• TASK ITEM: Copy out each line of the material in which the word "buttons" can be found.

• GIVEN DATA:
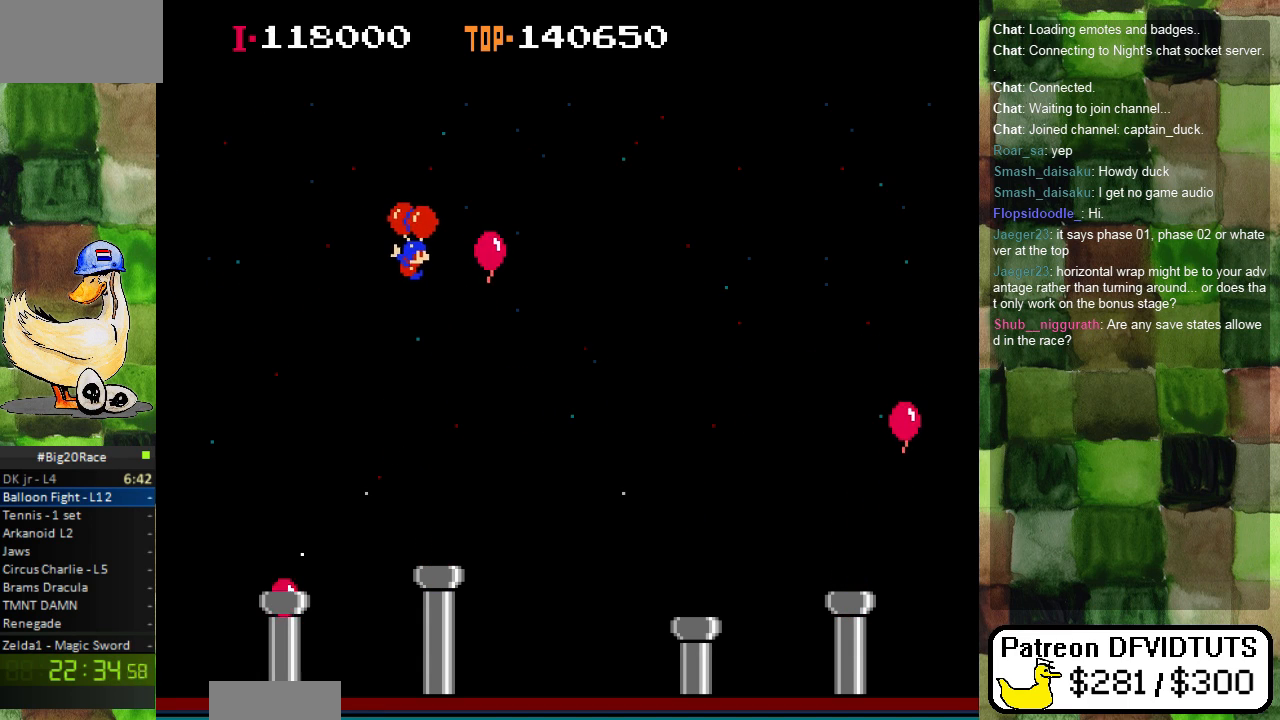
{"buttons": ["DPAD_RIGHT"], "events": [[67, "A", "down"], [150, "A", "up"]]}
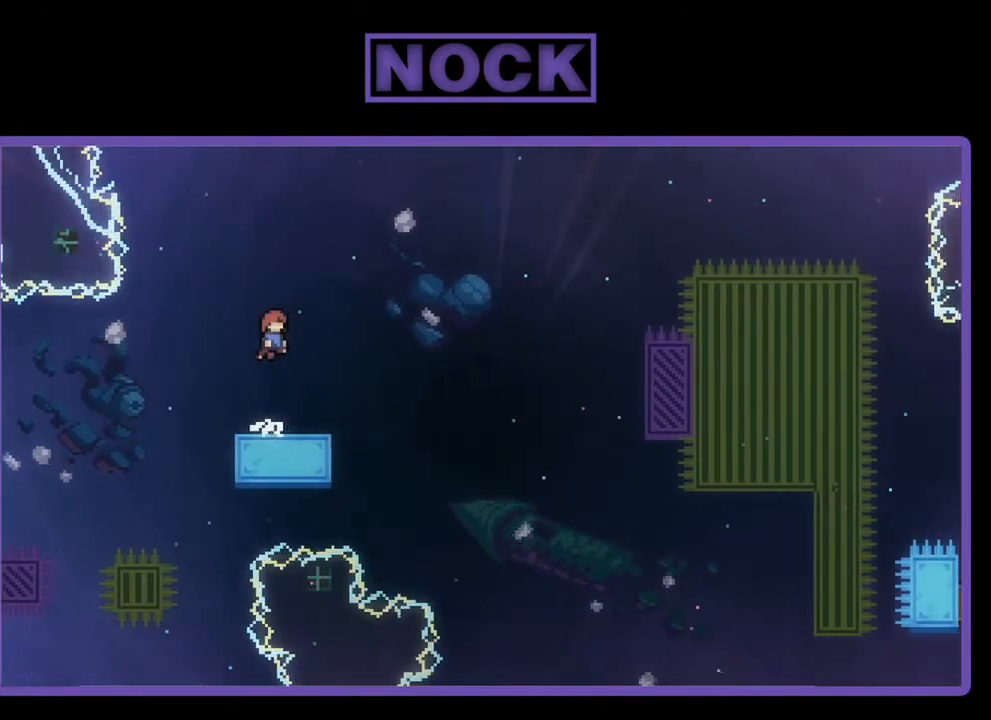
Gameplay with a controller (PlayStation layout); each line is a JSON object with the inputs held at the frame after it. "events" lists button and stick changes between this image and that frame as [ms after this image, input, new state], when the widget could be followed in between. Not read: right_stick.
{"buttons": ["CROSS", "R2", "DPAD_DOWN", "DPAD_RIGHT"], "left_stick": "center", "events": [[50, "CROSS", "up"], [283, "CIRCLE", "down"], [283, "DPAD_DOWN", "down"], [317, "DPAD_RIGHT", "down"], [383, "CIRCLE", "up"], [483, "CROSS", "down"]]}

• ANSWER TO THIS PROBLEM:
{"buttons": ["DPAD_RIGHT"], "events": [[67, "A", "down"], [150, "A", "up"]]}
{"buttons": ["CROSS", "R2", "DPAD_DOWN", "DPAD_RIGHT"], "left_stick": "center", "events": [[50, "CROSS", "up"], [283, "CIRCLE", "down"], [283, "DPAD_DOWN", "down"], [317, "DPAD_RIGHT", "down"], [383, "CIRCLE", "up"], [483, "CROSS", "down"]]}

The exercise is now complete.